The Caribbean had a tough time of it in 2017, pummelled first by Hurricane Irma and then Maria, two category 5 storms that brought unprecedented devastation to islands such as Barbuda, Saint Martin and Dominica. Our cruise on board Windstar's 310-guest sail-assisted yacht, Wind Surf, had originally been scheduled as a Philipsburg round-trip, but was repositioned to Barbados following the terrible damage to Saint Martin's infrastructure. We were still keen to visit - most of the islands were either unaffected or have made a swift recovery, and the region heavily depends on tourism, so one of the best ways to lend your support is by visiting those islands that are able to welcome visitors.
Wind Surf is a beautiful ship, with a yachty style that is perfectly suited to this part of the world. We spent most of our time outdoors, from breakfast on the shaded terrace of the Veranda restaurant, to evenings spent enjoying a cocktail and music from the ship's acoustic duo at the Compass Rose bar. There is also a small pool at the rear of the ship, perfect for cooling off after a day exploring ashore, flanked by two hot tubs. Most days we were at anchor and the watersports platform was open, allowing guests to swim off the back of the ship or try activities including kayaking and paddle boarding.
I was pleasantly surprised by our accommodation, an exceptionally comfortable stateroom with a nautical feel that made very efficient use of the space. Unlike some ships I've sailed on, I never felt like I was having to squeeze past awkwardly positioned furniture or step over suitcases. We were also impressed by our cabin steward's increasingly elaborate towel animals as the week progressed, peaking with a fluffy white monkey swinging from a coat hanger!
Service was excellent throughout, with one of the friendliest crews I've encountered, and the dining was of a much higher standard than you might expect at this price point. The menu at the AmphorA restaurant changes daily, and it has a more intimate feel than the main dining room on other ships. Our favourite restaurant was the Stella bistro, which focuses on French cuisine. Dining at the two speciality restaurants comes at no extra cost (though you do need to make a reservation), and the food was amazing - I particularly recommend the lobster bisque. We also liked the fact that the dress code on Windstar is relaxed, with no formal nights and no jacket and tie required, a particularly welcome feature in the sweltering Caribbean.

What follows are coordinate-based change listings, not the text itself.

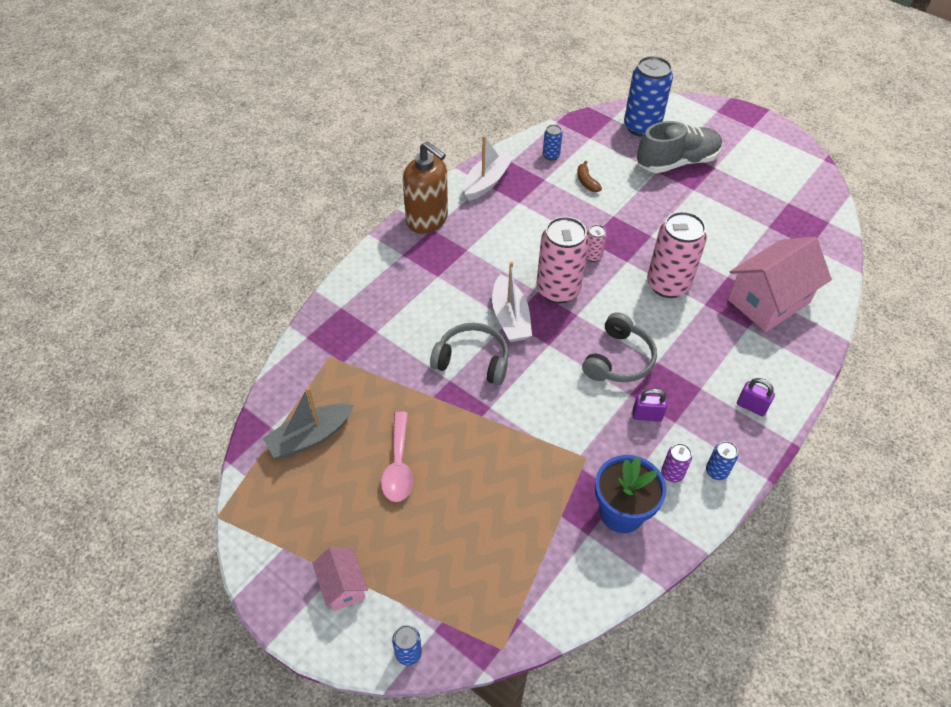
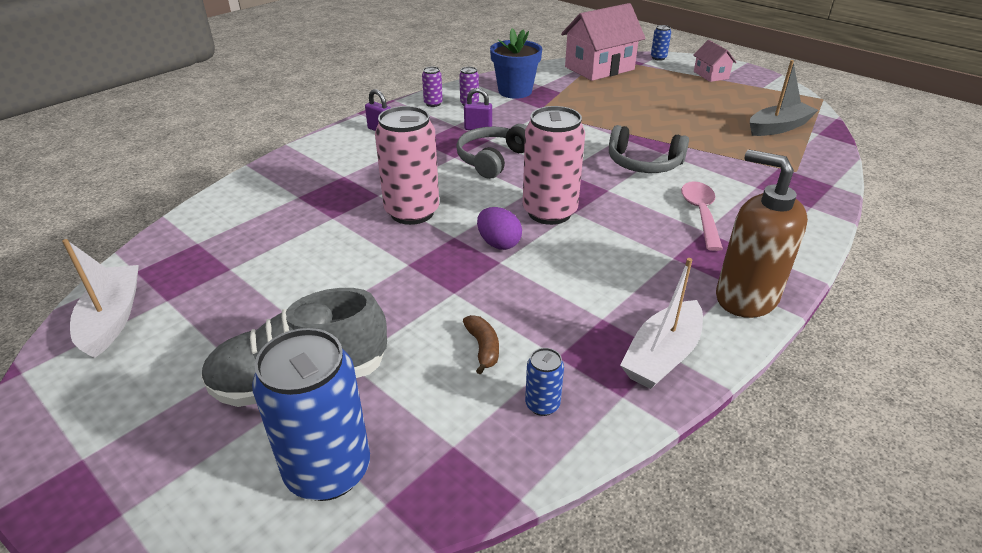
camera: 175 degrees left, 15 degrees down
pink spoon [381,412,413,502] -> pink spoon moved to [681,181,723,251]
white boat [492,262,532,342] -> white boat moved to [62,239,139,358]
pink can [586,225,607,262] -> purple egg [477,207,522,250]
blue can [706,441,738,480] -> purple can [422,67,443,107]
pink house [728,237,832,332] -> pink house moved to [561,3,646,81]

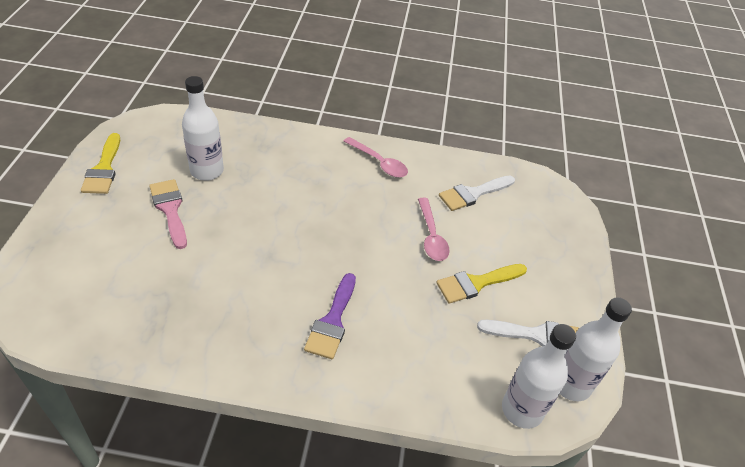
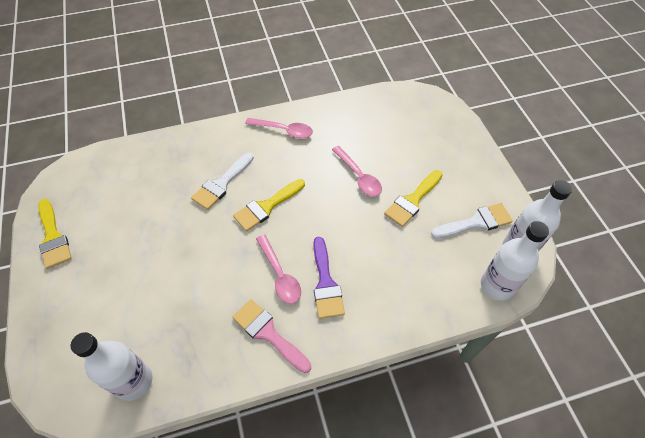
camera: 20 degrees left, 10 degrees up
pink brush [149,179,187,249] -> pink brush moved to [232,299,311,373]
white bottle [182,76,224,181] -> white bottle moved to [71,332,153,401]
white brush [439,176,515,211] -> white brush moved to [191,153,254,210]
none -> yellow brush [233,179,305,232]
none -> pink spoon [256,234,301,304]

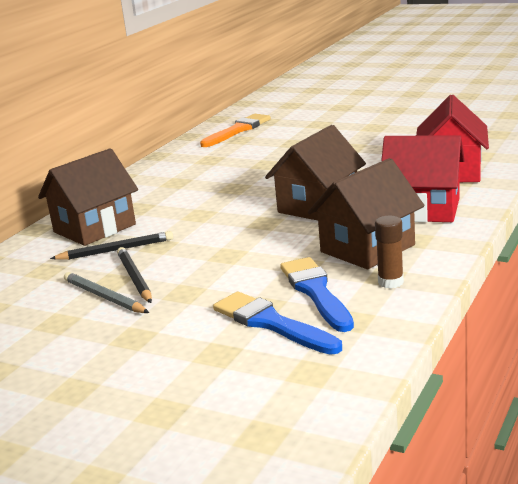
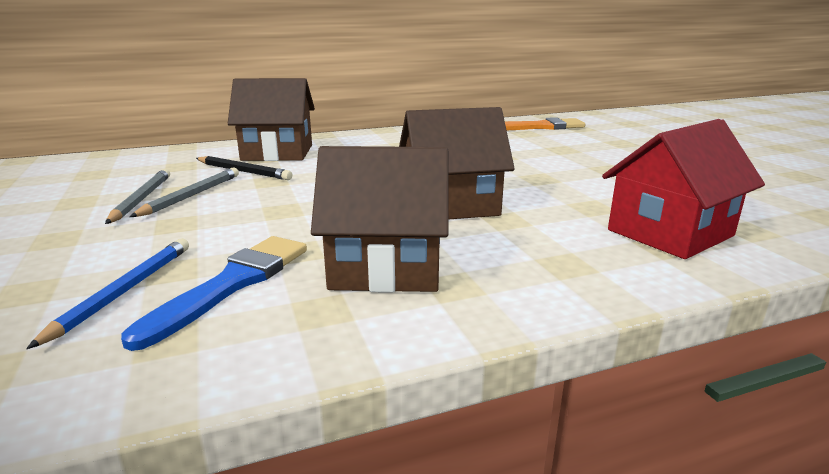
camera: 40 degrees right, 0 degrees up
black pencil [117,247,152,303] -> grey pencil [130,167,239,217]
blue brush [213,292,342,355] -> blue pencil [26,238,189,349]
brown glue stick [375,215,404,288] -> none
red house [381,136,465,222] -> none

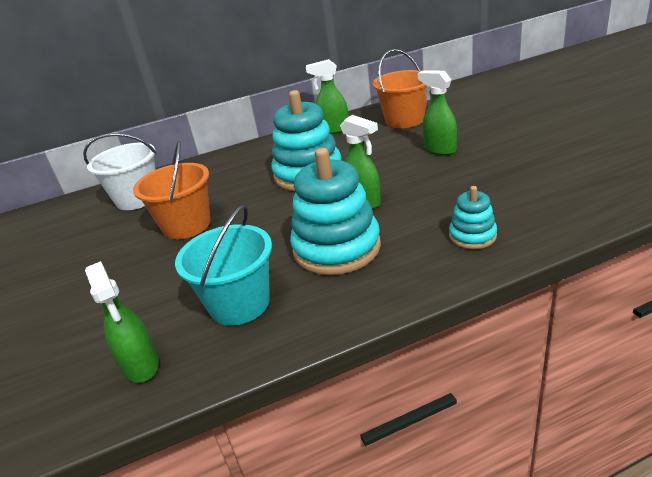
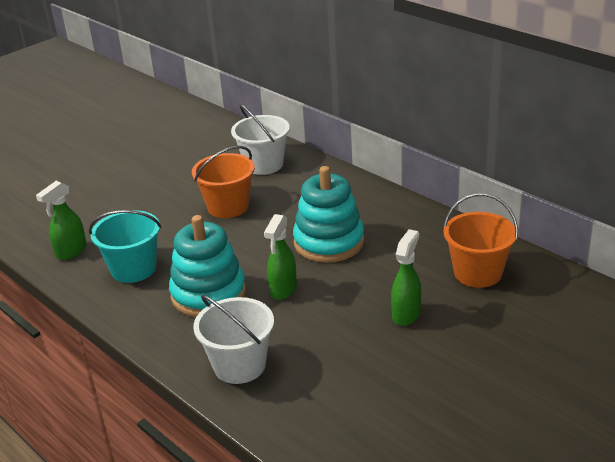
camera: 65 degrees right, 0 degrees up
green spray bottle [306,59,349,134] -> none
turquoise stacking toy [449,186,497,249] -> white bucket [193,295,274,384]

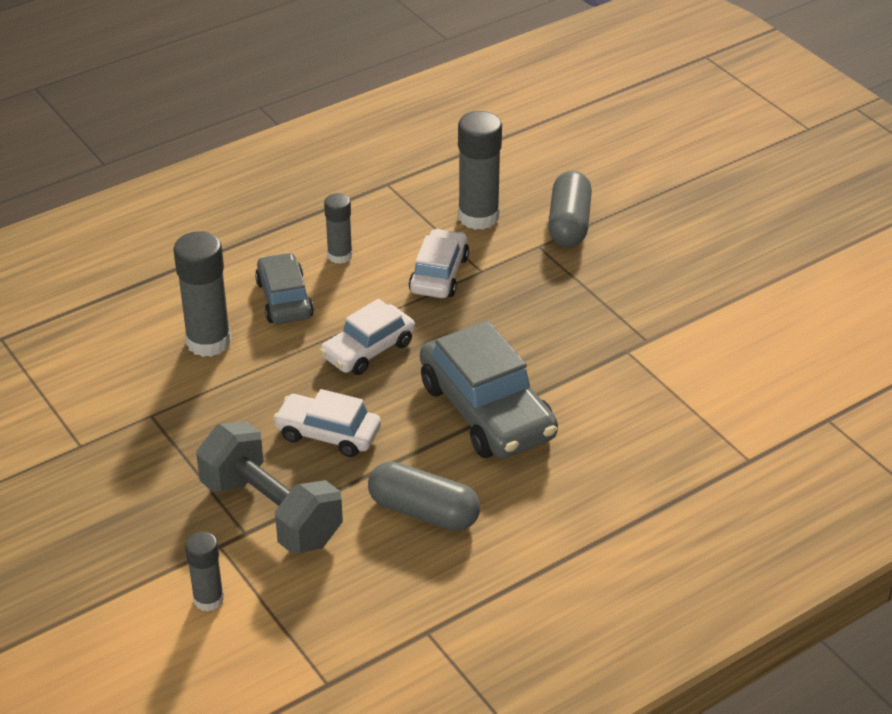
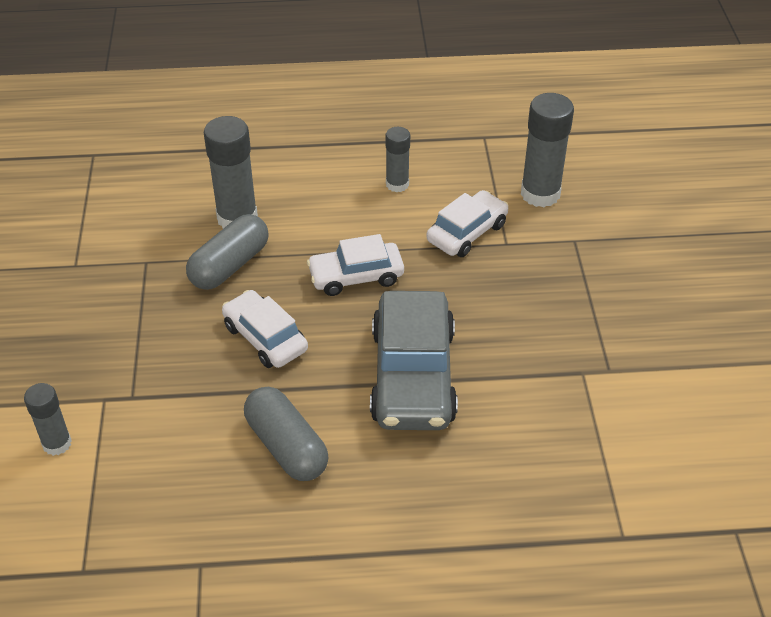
camera: 30 degrees right, 5 degrees up
grey dumbbell [196,421,343,554] -> none
grey car [255,252,314,324] -> none
grey capsule [548,171,592,247] -> grey capsule moved to [186,214,269,290]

Our itinerary took us to smaller ports that the big ships don't visit, including the fascinating island of Montserrat, two thirds of which remain off-limits due to the volcanic eruption that buried the capital, Plymouth, in 1997. My personal highlight was Terre-de-Haut, part of the Iles des Saintes archipelago off Guadeloupe. This tiny island is how I imagine the Caribbean must have been 30 years ago, and we walked from one side to the other along sleepy streets where chickens and goats roamed free, and viridescent wild iguanas scuttled across the road.
On our final day we were anchored off Pigeon Island in Saint Lucia, where the crew set up a barbecue on the beach complete with sun loungers, watersports equipment and a steel pan band. Windstar include one of these 'Island Experiences' on many of their warm water itineraries, and it was the perfect way to round off our amazing week island hopping around the Caribbean.